*Problem details*. Among the lines below, count those containing the word "root". Give the number only.

──────────

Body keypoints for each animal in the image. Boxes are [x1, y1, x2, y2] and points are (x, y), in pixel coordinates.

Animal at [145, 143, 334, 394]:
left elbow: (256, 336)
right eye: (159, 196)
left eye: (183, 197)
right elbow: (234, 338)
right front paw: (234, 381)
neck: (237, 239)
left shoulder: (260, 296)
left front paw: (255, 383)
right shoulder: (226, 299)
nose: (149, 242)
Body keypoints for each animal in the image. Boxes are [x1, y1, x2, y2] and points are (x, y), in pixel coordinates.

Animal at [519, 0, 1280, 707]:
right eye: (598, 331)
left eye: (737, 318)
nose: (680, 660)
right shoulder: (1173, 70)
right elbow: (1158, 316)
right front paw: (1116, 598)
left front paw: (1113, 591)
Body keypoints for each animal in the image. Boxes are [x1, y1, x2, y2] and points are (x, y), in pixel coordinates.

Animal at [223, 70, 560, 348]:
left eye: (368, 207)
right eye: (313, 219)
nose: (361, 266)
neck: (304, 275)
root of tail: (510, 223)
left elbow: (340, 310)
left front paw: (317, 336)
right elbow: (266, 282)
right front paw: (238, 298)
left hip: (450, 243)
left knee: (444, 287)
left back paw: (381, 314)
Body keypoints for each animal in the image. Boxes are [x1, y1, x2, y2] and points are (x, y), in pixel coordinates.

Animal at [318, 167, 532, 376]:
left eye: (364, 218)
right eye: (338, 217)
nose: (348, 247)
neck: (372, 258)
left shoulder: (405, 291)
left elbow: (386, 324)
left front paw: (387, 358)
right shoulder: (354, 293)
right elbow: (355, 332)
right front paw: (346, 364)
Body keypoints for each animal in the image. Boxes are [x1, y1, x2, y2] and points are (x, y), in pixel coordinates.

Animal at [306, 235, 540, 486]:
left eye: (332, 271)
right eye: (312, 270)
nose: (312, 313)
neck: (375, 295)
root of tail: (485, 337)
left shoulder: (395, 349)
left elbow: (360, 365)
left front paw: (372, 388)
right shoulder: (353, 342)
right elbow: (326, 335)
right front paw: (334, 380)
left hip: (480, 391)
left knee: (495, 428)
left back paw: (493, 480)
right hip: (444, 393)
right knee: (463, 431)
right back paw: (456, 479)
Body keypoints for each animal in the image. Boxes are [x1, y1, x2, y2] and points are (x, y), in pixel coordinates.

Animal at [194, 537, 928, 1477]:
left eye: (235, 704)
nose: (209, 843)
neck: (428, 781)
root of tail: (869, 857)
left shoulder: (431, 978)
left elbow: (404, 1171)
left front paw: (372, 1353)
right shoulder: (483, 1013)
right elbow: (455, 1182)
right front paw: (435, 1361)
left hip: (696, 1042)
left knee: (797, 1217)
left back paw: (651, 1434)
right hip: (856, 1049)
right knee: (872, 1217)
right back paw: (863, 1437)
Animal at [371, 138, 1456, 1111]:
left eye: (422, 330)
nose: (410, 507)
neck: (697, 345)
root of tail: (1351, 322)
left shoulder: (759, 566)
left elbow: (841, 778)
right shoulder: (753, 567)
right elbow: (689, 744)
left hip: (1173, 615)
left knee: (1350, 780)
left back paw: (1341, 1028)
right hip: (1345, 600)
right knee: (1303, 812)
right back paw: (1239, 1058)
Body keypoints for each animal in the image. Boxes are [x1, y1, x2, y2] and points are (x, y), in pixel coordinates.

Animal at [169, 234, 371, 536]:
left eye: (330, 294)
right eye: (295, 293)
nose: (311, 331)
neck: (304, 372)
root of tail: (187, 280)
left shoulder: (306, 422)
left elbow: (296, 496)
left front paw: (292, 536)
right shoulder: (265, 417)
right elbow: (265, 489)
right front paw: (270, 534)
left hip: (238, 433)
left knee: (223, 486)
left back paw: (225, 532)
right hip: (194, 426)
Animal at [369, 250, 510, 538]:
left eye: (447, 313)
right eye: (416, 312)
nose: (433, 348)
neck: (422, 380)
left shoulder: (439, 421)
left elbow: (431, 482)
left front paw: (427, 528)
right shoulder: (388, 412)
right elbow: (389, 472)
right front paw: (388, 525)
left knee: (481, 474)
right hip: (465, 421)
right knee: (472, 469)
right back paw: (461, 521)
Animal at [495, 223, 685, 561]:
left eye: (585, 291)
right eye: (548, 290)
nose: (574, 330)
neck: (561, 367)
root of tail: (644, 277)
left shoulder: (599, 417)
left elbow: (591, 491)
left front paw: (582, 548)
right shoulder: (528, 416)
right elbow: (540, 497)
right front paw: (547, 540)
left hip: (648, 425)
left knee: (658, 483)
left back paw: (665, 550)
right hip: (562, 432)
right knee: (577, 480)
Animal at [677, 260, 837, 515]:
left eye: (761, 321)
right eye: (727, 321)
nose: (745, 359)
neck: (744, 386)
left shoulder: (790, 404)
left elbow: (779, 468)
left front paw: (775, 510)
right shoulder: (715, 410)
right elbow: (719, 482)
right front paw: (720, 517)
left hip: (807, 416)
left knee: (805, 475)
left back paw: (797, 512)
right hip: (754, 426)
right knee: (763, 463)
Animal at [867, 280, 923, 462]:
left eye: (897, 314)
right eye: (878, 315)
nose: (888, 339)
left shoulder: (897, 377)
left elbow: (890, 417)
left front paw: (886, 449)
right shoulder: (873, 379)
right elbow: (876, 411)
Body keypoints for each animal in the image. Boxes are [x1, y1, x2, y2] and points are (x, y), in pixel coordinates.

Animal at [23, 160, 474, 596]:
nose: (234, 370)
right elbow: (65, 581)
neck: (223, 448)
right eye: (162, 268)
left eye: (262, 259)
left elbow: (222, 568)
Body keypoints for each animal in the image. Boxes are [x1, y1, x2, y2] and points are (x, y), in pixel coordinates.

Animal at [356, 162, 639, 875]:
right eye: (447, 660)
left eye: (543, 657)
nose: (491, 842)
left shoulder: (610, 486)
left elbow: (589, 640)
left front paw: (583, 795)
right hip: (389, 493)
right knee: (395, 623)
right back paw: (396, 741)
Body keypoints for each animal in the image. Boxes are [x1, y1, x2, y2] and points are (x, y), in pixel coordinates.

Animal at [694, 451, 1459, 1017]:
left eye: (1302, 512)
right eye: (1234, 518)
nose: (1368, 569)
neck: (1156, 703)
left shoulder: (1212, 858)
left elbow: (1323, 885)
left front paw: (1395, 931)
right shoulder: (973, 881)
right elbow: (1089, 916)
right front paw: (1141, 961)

──────────

*Response area*. 6